*** Page text Section Begins ***
# Straight bar



## Rustngrease (Dec 7, 2019)

I came across this guy today might do some trading for it, I would really appreciate any info on it. I only got a couple photos , more to come

Cheers


----------



## Rustngrease (Dec 7, 2019)

Rustngrease said:


> I came across this guy today might do some trading for it, I would really appreciate any info on it. I only got a couple photos , more to come
> 
> Cheers
> 
> ...



What do you guys think,  50s or so I'm not as in tune with schwinn , looking t9 find a fare trade value.


----------



## John G04 (Dec 7, 2019)

I’d say its worth $500 if you want to keep it maybe a little more. Looks to be a 50’s hornet


----------



## GTs58 (Dec 7, 2019)

Pre 1953 D-12 with optional springer fork. Probably a 50-51.


----------



## bobcycles (Dec 7, 2019)

yep  and early with the feather guard...maybe 48


----------



## Frank and Pam Skid Kings (Dec 7, 2019)

And a prewar/early postwar accessory rack worth $75+. Nice original, I'd go for it.


----------



## rollfaster (Dec 8, 2019)

Can we see a pic of the serial number please?


----------



## Rustngrease (Dec 8, 2019)

John G04 said:


> I’d say its worth $500 if you want to keep it maybe a little more. Looks to be a 50’s hornet



Thanks a bunch for your reply


----------



## Rustngrease (Dec 8, 2019)
*** Page text Section Ends ***
Exercise requirements - From the Schwinn forum thread, pull out verbatim the passage that begins with the words containing "## John G04" and ends with "Probably a 50-51.".
*** Material supplied Section Begins ***
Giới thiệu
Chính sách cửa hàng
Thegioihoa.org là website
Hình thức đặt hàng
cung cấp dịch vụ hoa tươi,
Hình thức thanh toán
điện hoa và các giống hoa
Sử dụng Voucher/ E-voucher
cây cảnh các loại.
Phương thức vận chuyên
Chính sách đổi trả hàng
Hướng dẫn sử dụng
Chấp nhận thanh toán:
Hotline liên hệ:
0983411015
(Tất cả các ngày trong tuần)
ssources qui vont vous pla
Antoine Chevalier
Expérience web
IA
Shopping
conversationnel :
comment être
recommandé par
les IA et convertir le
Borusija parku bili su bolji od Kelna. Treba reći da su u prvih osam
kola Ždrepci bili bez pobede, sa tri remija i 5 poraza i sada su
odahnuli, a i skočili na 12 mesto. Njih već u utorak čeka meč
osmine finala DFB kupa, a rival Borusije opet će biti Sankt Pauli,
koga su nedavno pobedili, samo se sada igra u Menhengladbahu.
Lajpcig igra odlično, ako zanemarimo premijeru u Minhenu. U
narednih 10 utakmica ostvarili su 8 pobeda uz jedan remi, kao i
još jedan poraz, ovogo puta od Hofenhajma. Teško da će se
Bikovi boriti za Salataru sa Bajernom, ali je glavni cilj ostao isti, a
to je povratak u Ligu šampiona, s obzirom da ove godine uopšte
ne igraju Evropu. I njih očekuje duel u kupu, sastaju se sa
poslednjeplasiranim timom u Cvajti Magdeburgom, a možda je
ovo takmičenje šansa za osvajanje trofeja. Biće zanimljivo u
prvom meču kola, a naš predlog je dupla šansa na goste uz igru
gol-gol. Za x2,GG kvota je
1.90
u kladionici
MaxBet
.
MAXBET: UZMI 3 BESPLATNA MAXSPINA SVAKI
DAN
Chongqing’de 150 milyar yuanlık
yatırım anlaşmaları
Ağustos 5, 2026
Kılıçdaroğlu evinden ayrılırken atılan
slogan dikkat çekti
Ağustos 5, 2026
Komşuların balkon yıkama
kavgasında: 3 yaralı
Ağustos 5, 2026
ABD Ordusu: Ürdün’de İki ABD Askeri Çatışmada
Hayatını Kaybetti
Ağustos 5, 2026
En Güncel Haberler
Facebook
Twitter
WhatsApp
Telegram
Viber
*** Material supplied Section Ends ***
*** Material supplied Section Begins ***
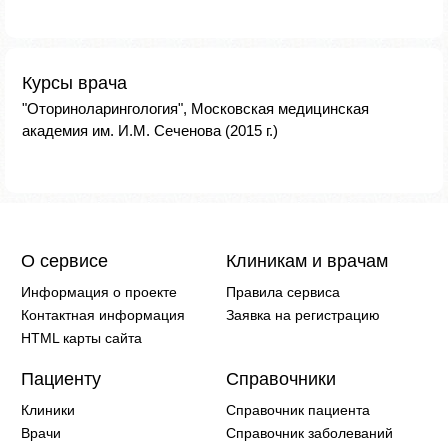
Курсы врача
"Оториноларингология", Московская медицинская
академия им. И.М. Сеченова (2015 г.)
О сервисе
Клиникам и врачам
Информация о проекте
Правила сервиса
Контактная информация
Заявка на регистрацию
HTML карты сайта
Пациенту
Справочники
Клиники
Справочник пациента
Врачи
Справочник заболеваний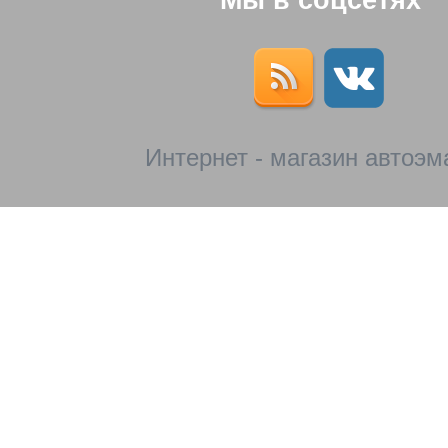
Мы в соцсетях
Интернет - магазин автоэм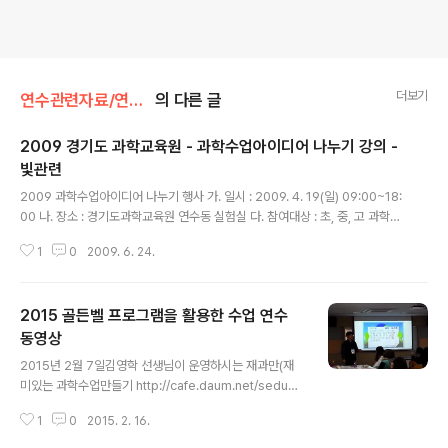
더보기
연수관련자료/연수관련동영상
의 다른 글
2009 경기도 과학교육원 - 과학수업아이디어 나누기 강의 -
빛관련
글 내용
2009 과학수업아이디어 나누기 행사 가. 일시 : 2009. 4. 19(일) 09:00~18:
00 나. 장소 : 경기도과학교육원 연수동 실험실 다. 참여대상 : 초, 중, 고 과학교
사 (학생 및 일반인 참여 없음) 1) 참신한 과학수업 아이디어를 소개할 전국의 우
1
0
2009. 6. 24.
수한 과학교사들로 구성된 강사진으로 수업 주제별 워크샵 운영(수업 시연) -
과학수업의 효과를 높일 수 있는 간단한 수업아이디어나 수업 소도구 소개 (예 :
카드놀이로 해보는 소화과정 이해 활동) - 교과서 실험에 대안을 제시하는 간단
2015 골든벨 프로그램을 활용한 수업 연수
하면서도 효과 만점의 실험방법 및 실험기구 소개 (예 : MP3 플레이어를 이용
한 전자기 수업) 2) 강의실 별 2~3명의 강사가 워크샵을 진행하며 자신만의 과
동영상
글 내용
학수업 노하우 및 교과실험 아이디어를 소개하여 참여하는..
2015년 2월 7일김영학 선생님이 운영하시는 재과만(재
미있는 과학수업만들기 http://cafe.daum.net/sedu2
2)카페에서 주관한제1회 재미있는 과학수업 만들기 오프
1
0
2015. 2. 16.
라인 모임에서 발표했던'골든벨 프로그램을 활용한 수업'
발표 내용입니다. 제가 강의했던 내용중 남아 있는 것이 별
*** Material supplied Section Ends ***
*** Material supplied Section Begins ***
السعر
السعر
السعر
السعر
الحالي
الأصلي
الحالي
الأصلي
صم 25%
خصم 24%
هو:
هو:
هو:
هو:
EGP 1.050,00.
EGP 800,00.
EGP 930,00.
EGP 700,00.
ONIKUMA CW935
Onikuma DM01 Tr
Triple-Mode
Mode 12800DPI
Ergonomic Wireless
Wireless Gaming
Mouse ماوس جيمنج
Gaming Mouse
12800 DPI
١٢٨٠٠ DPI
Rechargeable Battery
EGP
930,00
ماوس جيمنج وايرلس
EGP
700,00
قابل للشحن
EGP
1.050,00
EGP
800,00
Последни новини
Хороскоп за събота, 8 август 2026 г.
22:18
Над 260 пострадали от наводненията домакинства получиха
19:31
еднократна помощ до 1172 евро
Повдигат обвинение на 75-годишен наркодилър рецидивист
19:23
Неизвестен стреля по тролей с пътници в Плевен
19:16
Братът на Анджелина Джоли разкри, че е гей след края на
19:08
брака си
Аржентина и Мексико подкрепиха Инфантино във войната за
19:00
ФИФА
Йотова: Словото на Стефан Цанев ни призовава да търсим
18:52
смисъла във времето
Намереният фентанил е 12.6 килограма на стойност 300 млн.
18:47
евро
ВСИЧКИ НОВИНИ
*** Material supplied Section Ends ***
Solution to this problem -
## John G04 (Dec 7, 2019)

I’d say its worth $500 if you want to keep it maybe a little more. Looks to be a 50’s hornet


----------



## GTs58 (Dec 7, 2019)

Pre 1953 D-12 with optional springer fork. Probably a 50-51.